Histone deacetylase inhibitors represent a diverse group of agents that modify the structure of chromatin, and by extension, genes involved in the control of death and differentiation in cancer cells. Chromatin houses the genome and is composed of DNA and scaffolding proteins, notably histones.

However, histone deacetylase inhibitors acetylate other proteins and exert multiple other effects which trigger apoptosis, or programmed cell death, in tumor cells. Acetylation is a chemical reaction that can change the molecular properties of certain proteins.

"Histone deacetylase inhibitors are currently the focus of intense interest as so-called 'epigenetic agents,' that is, agents that act by modulating gene expression," said Grant, who is also the primary investigator for the project.

"Our goal is to exploit recent insights into the mode of action of these agents to make them even more effective in various hematologic malignancies by rationally combining them with other molecularly targeted agents," he said.
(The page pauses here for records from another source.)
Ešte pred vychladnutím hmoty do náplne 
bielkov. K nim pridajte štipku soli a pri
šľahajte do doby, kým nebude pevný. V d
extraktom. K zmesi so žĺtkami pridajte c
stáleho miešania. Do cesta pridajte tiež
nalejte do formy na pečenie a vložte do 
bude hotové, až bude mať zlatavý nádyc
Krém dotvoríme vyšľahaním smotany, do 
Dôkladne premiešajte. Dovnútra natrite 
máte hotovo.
Recently, histone deacetylase inhibitors have been approved for the treatment of patients with cutaneous T cell lymphoma, a type of cancer of the immune system. In previous work, Grant's team has shown that histone deacetylase inhibitors induce acetylation and activation of a transcription factor, NF-kappaB, which regulates the expression of genes implicated in antioxidant defenses and cell survival.

According to Grant, the team has also identified agents that antagonize acetylation and activation of NF-kappa B by histone deacetylase inhibitors, resulting in a dramatic increase in oxidative injury and lethality. Such agents include inhibitors of IKK-beta and a class of agents known as proteasome inhibitors. Further, proteasome inhibitors have already proven very active in multiple myeloma and certain types of lymphoma, said Grant.

"Our goal is to elucidate the mechanisms by which such agents increase histone deacetylase inhibitor activity against leukemia and related malignancies," Grant said.

"We can then utilize this information as a platform to develop novel combination regimens incorporating histone deacetylase inhibitors and NF-kappa B antagonists such as proteasome and IKK beta inhibitors in the treatment of acute leukemia and other hematologic malignancies." 

Grant and his team are already leading a multi-institutional trial of vorinostat, a histone deacetylase inhibitor, in combination with flavopiridol, a cell cycle inhibitor, in patients with refractory acute leukemia or myelodysplastic syndrome.

Additionally, the team has recently received approval to lead a multi-institutional trial of vorinostat and bortezomib, a proteasome inhibitor, in patients with refractory diffuse lymphocytic B-cell lymphoma or mantle cell lymphoma.

Investigators from the VCU School of Medicine, Paul Dent, Ph.D.; Mohamed Rahmani, Ph.D.; Yun Dai, Ph.D.; Roberto Rosato, Ph.D.; and Viswanathan Ramakrishnan, Ph.D., collaborate with Grant on this work.